The World Wide Web has changed out of all recognition since it was invented about 35 years ago. Originally a ‘web site’ was a single page of contact information, where presentation was something over which you had little control. As HTML evolved then content could be presented in a way that was more visually appealing, although maintaining this appeal was still cumbersome and required a major effort if a website comprised many pages. This began to change as the Worldwide Web Consortium laid down standards for what came to be called Cascading Style Sheets (CSS). This description denotes the way in which styles can ‘cascade’ from a stylesheet applied to an entire website, through a single webpage to a single sentence, word or even a single letter.

But the biggest single change in website development came with the advent of Dynamic HTML. This means that instead of being ‘hard-coded’ and therefore static, the content of a webpage is dynamically generated.

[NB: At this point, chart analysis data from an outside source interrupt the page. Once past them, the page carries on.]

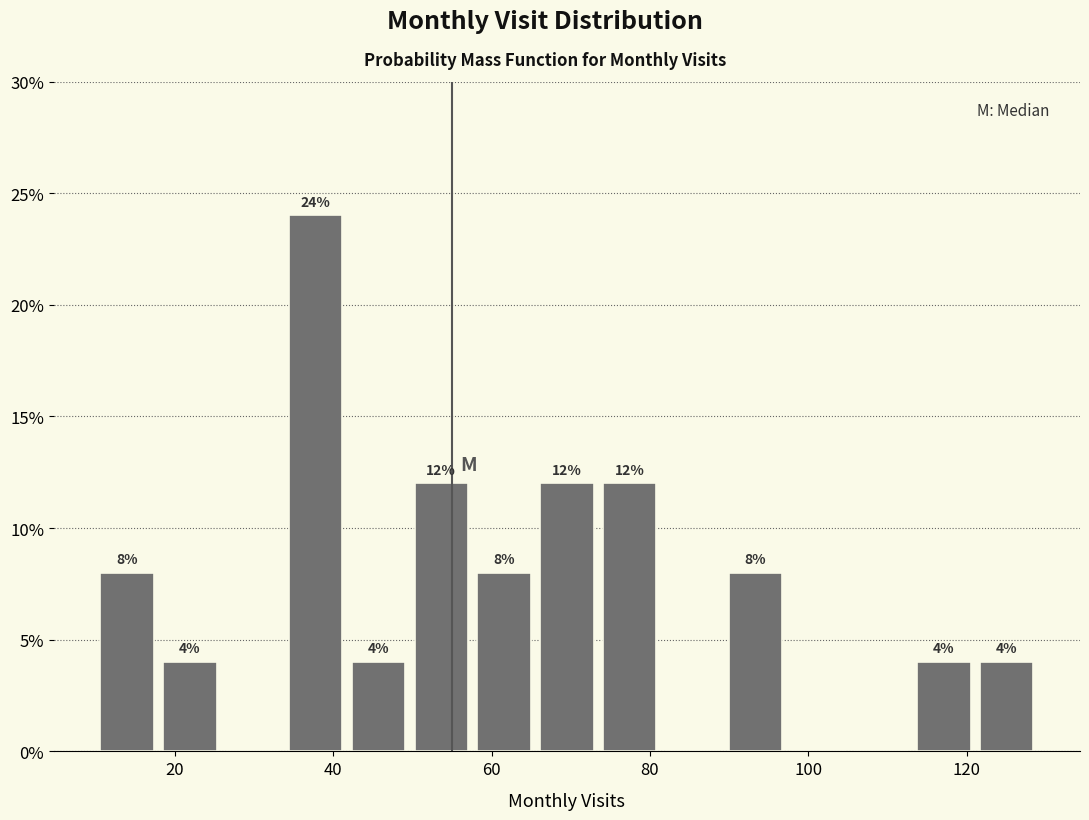

Read against the x-axis, roughly where is the centre of the tallest bar?

38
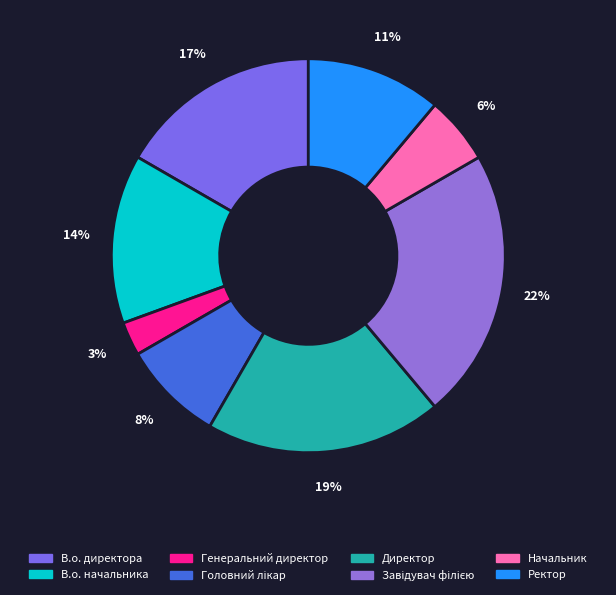

Rank the categories by value from lowest to highest.

Генеральний директор, Начальник, Головний лікар, Ректор, В.о. начальника, В.о. директора, Директор, Завідувач філією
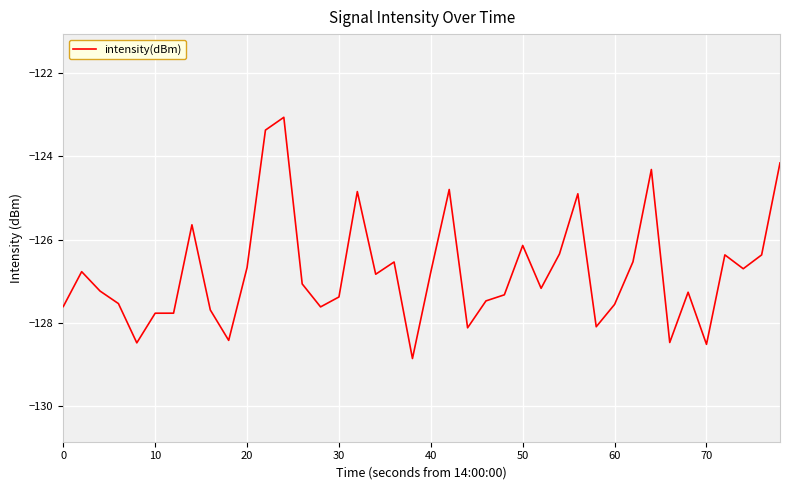

What is the smallest value displayed?

-128.9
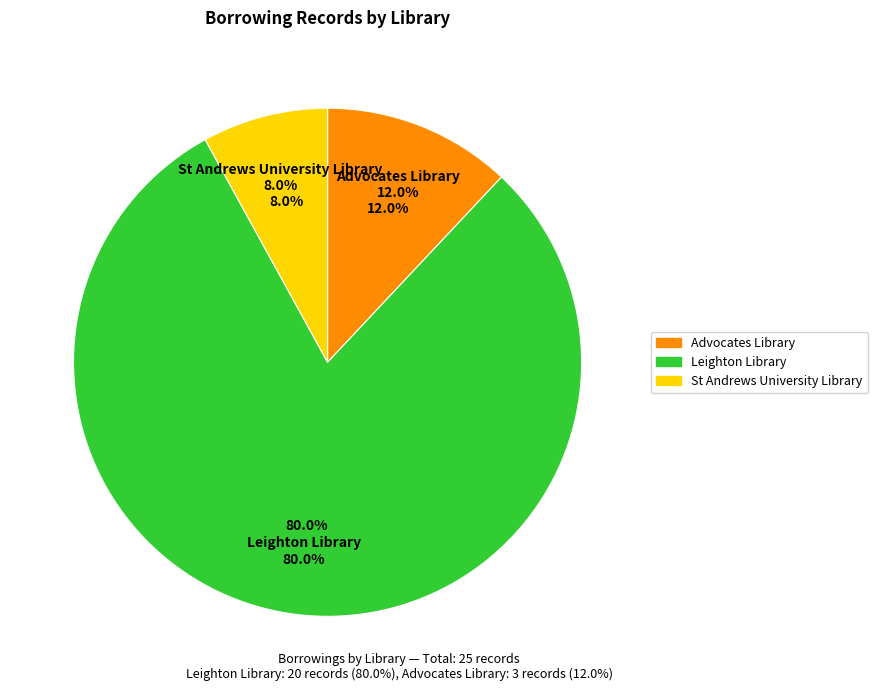

Combined, what portion of the pie is Leighton Library and St Andrews University Library?

88.0%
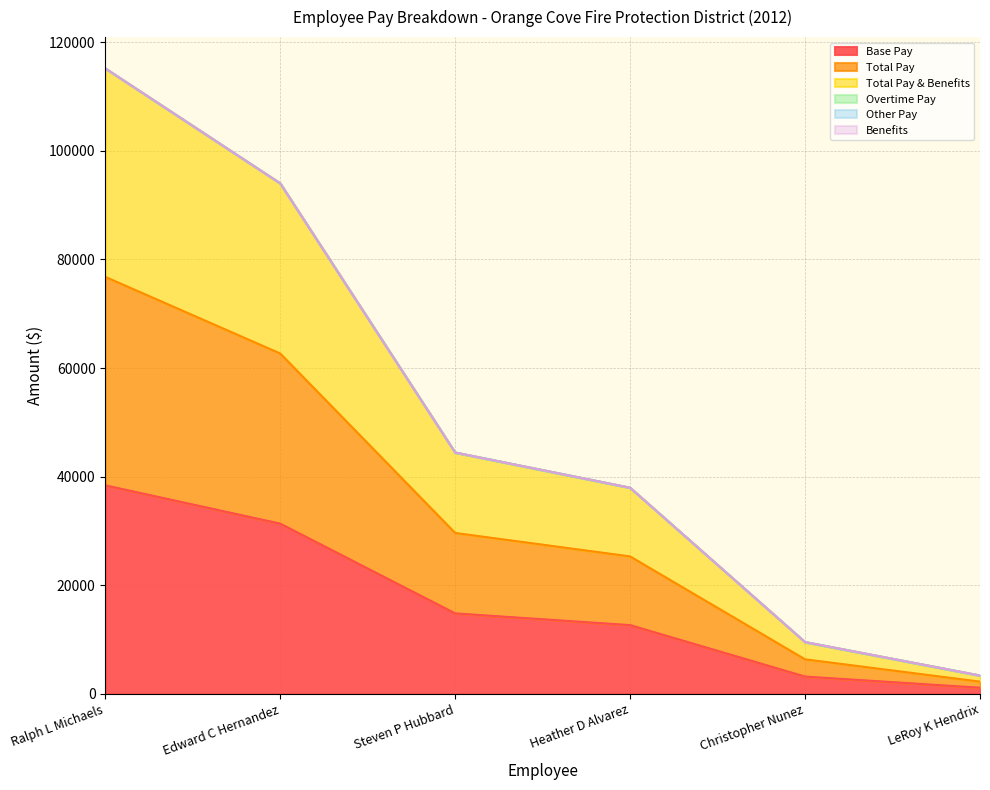

Between Ralph L Michaels and Edward C Hernandez, which series saw the biggest shift?

Total Pay & Benefits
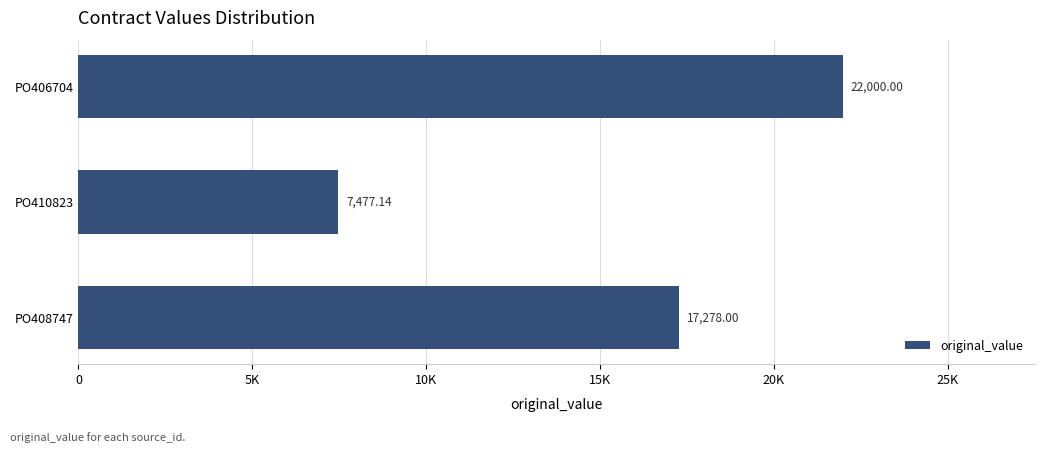

Are the bars horizontal?

Yes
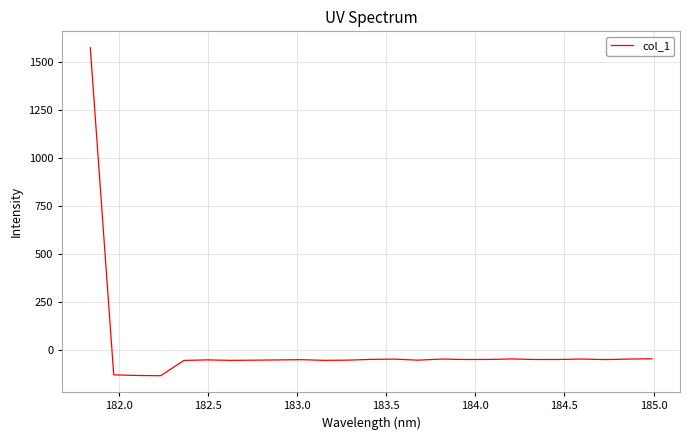

What is the smallest value displayed?

-133.7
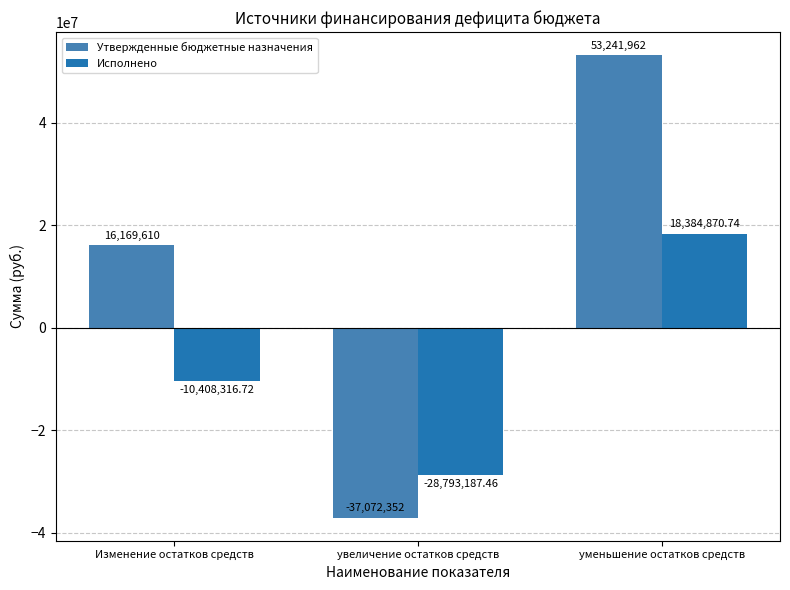

What is the label of the 2nd bar from the left?

увеличение остатков средств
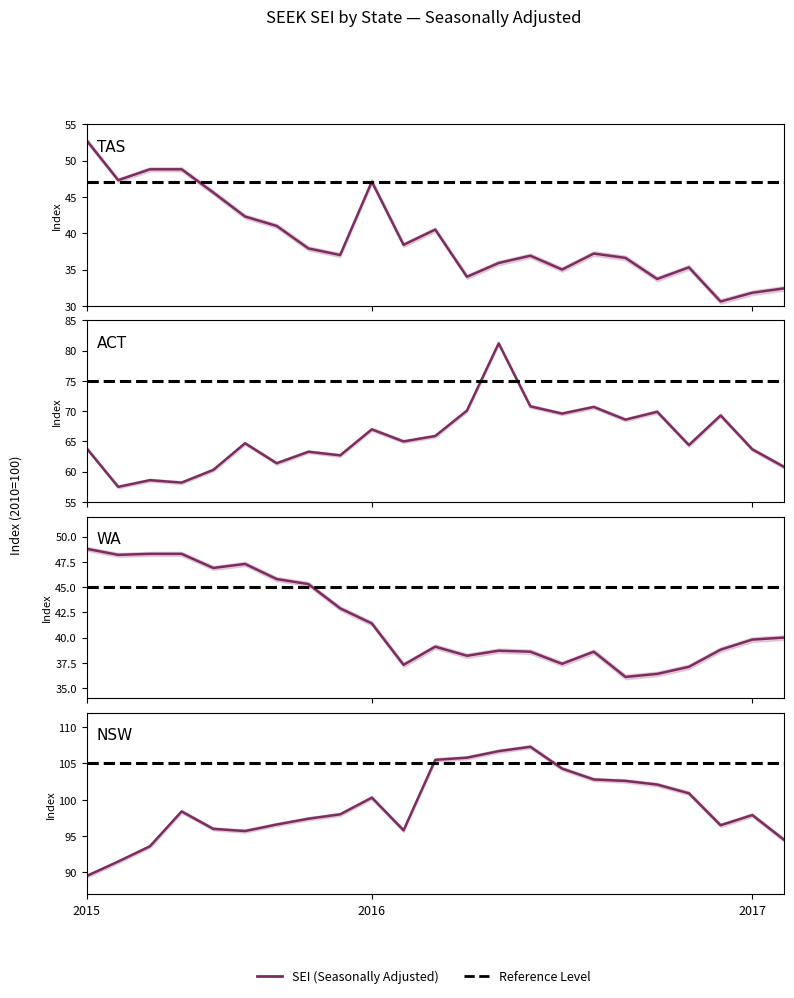

What is the average value of the NSW series?

99.1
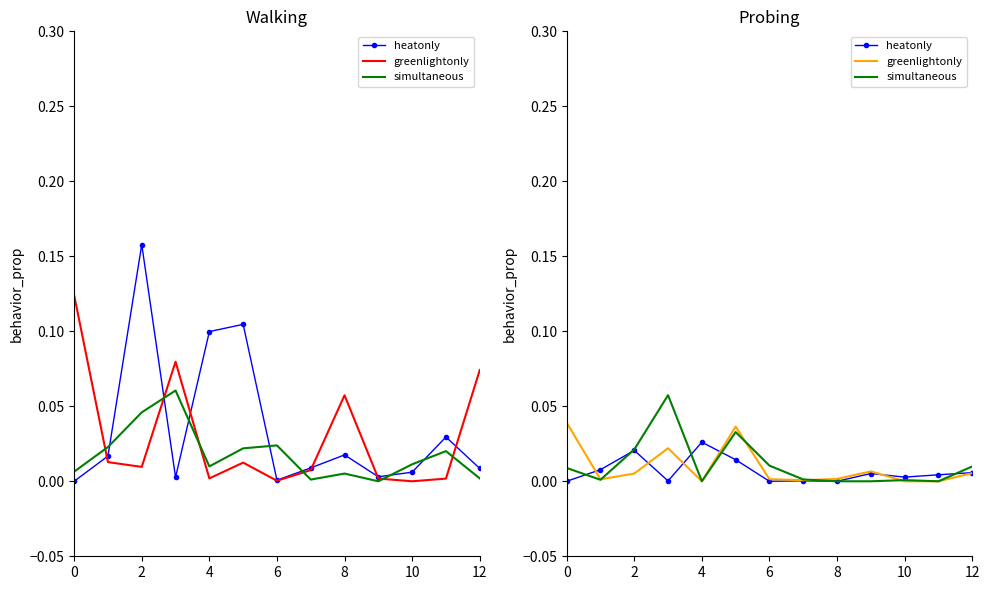

The value of greenlightonly at 10 is 0.0. True or false?

True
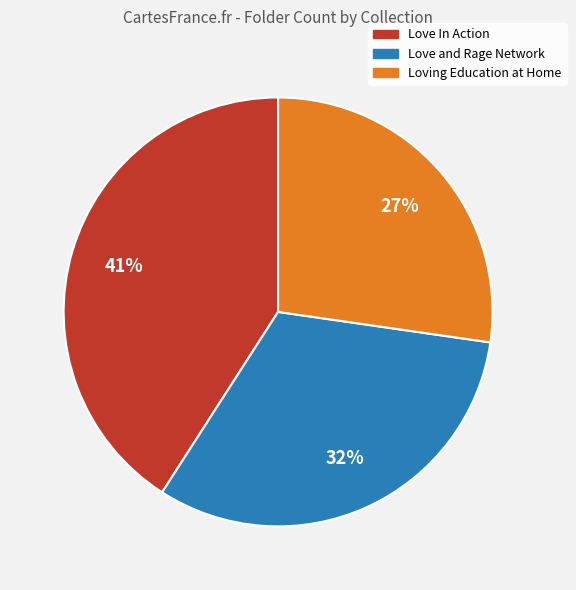

Rank the categories by value from highest to lowest.

Love In Action, Love and Rage Network, Loving Education at Home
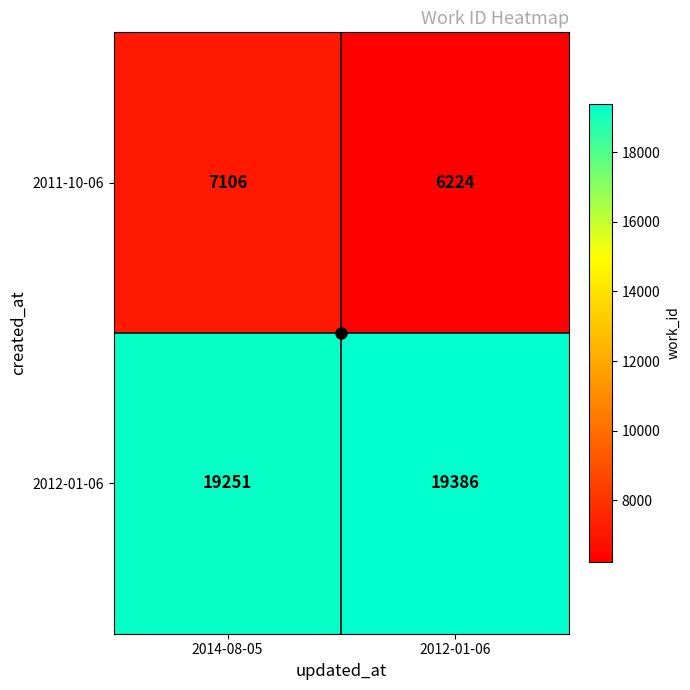

Rank the series by their maximum value, from lowest to highest.

2011-10-06, 2012-01-06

This usually implies some sort of database behind the website (we use MySQL), and some application to retrieve the relevant information and convert it into the HTML that the webpage needs in order to display correctly (we use Coldfusion). This combination of CSS and DHTML makes a website exceptionally easy to maintain, since the look-and-feel of tens or even hundreds of webpages can be dramatically changed at a stroke by modifying the stylesheet, and content can be changed simply by tweaking the underlying data.

Another feature that web developers can employ for an easier life is ‘includes’. These are exactly as their name implies, repetitive pieces of code that can be ‘included’ in a webpage, much like a sub-routine in a old computer program (BASIC anyone?). Thus this page, as uploaded to our website, looks like this:

	[include TOP]
	[include MIDDLE]
		central (main body) page content goes here
	[include BOTTOM]

croquet in Central Park TOP initialises a load of under-the-bonnet stuff, and builds the masthead (from an image, a logo and a title). MIDDLE builds the navigation bar (navbar) down the left-hand side (by reading from the sitemap table) and a formatted receptacle for the body content, while BOTTOM sets up the footer. So to create a new webpage called  sports  we need only do the following:

  1. add a  sports  record to the sitemap table, specifying navbar order, label and colour; page title, hover text etc
  2. upload an image for the masthead called  sports.png (such as the one at the right)
  3. upload the body content

and that’s about it! All the cleverness is already in place, including user authentication to restrict access to certain pages of the site.

One design aspect of this website is that webpages are ‘fluid-width’ ie, irrespective of the size of your screen, or if you resize the width of your browser window, webpages resize to fit the screen (subject to a minimum and maximum width for readability).